— begin SELECTED EXCERPT —
Let me preface this post by saying I much prefer to use fundamentals than technicals for basing my decisions, and I think I'm a lot stronger on the fundamental analysis side of the ledger. I employ KISS thinking for TA - and certainly many others can swin circles around me on calling the next 15 minutes or next 3 days employing 31,000 indicators - of which 30,997 I have never heard of. That said, ignoring technicals or not understanding them is something I think many managers and individual investors are making a large mistake in doing. To many they just say its reading tea leaves ... once every 3-4 months I use this example to explain to them why it is not.
— end SELECTED EXCERPT —
— begin RAW RECORDS —
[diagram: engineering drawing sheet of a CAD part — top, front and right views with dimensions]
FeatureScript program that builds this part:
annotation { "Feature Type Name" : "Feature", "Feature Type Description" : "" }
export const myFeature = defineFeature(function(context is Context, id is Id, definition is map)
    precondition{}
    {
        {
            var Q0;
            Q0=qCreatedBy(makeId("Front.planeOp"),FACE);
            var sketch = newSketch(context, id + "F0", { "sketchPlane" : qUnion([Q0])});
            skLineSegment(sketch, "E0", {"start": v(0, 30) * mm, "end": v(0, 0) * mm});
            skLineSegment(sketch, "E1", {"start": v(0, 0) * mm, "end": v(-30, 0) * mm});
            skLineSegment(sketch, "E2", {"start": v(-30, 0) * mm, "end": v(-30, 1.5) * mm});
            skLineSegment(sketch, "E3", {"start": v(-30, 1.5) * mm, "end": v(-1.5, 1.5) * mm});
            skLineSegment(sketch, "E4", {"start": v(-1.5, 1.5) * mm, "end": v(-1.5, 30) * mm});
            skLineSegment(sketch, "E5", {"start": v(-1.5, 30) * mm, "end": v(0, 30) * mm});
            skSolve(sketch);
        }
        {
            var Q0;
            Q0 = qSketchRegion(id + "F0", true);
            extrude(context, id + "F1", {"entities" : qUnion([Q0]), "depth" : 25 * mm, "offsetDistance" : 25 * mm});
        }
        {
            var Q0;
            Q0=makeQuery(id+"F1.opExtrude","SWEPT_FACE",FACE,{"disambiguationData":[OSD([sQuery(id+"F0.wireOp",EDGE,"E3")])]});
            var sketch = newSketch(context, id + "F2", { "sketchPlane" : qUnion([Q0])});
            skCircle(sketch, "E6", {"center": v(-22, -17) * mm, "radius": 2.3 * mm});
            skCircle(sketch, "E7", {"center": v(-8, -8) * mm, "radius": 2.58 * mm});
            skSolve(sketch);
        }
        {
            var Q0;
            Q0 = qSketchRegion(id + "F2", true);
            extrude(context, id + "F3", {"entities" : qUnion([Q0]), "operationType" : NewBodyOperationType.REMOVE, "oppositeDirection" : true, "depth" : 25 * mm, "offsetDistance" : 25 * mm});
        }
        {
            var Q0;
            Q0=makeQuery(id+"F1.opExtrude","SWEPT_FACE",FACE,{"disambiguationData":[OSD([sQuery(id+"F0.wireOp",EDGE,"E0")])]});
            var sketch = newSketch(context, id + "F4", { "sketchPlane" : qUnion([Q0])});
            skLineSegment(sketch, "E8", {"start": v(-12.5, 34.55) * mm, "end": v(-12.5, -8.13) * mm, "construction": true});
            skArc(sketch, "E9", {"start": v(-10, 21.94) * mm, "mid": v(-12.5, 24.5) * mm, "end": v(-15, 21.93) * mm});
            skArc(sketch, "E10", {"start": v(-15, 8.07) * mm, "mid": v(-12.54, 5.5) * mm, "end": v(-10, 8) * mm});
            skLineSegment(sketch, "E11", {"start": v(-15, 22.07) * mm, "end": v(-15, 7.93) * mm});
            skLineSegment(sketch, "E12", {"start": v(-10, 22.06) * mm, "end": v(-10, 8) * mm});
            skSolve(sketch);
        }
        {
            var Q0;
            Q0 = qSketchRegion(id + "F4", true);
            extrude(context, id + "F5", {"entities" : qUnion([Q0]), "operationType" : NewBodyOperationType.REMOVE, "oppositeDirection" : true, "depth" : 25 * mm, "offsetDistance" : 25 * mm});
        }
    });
— end RAW RECORDS —
### WHAT YOU WILL DO
a - Print the post on technical analysis from "Let me preface" up to and including "why it is not.".
b - List every span of time mentioned in the post on technical analysis.
c - In the post on technical analysis, what kind of thinking does the writer say they use for TA?

### RESULTS OF THE EXERCISE
a -
Let me preface this post by saying I much prefer to use fundamentals than technicals for basing my decisions, and I think I'm a lot stronger on the fundamental analysis side of the ledger. I employ KISS thinking for TA - and certainly many others can swin circles around me on calling the next 15 minutes or next 3 days employing 31,000 indicators - of which 30,997 I have never heard of. That said, ignoring technicals or not understanding them is something I think many managers and individual investors are making a large mistake in doing. To many they just say its reading tea leaves ... once every 3-4 months I use this example to explain to them why it is not.

b -
- the next 15 minutes
- the next 3 days
- every 3-4 months

c - KISS thinking.